• DATA BLOCK:
—————

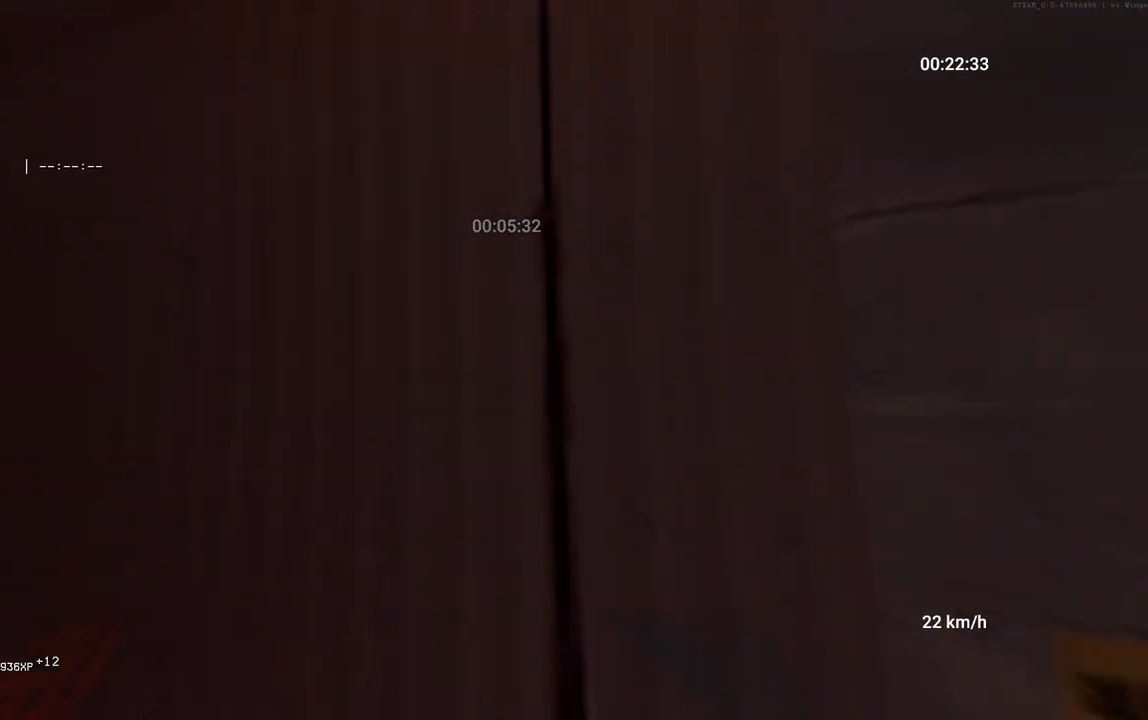
{"keys": ["space", "w"], "mouse": [], "events": []}
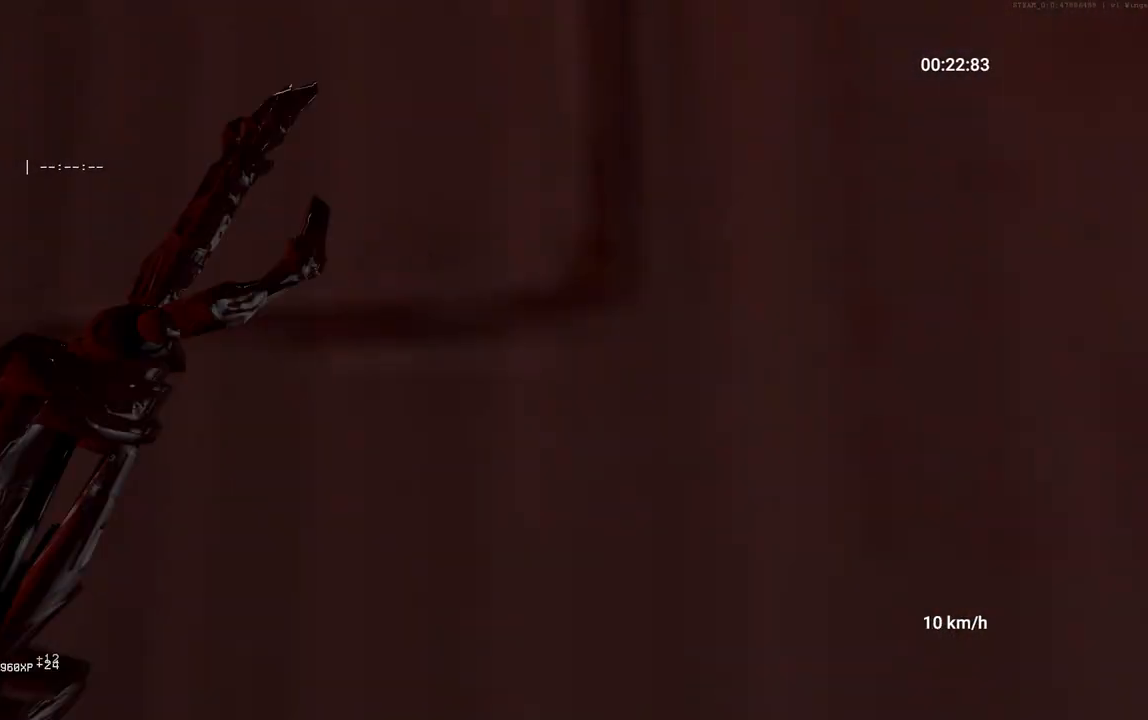
{"keys": ["space", "w"], "mouse": [], "events": []}
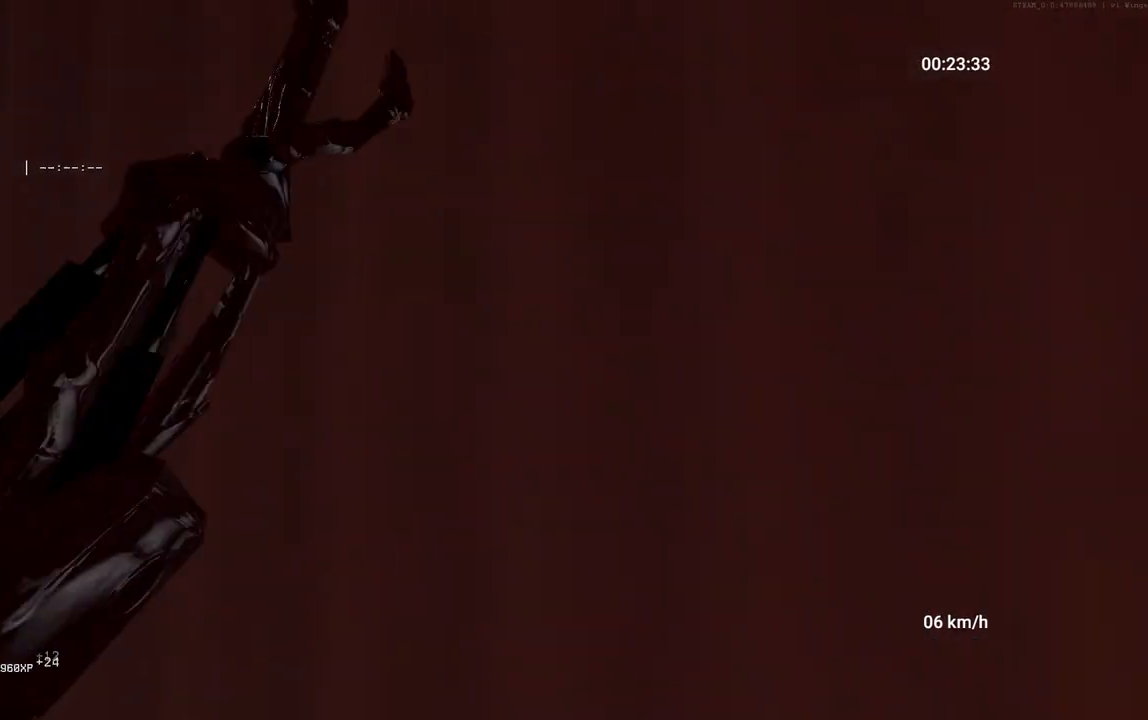
{"keys": ["w"], "mouse": ["right"], "events": [[333, "space", "up"], [383, "mouse_right", "down"]]}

—————

• WORK REQUEST: When repeating the material above, keep every line exact and drop all pictures.

• PROBLEM SOLUTION:
{"keys": ["space", "w"], "mouse": [], "events": []}
{"keys": ["space", "w"], "mouse": [], "events": []}
{"keys": ["w"], "mouse": ["right"], "events": [[333, "space", "up"], [383, "mouse_right", "down"]]}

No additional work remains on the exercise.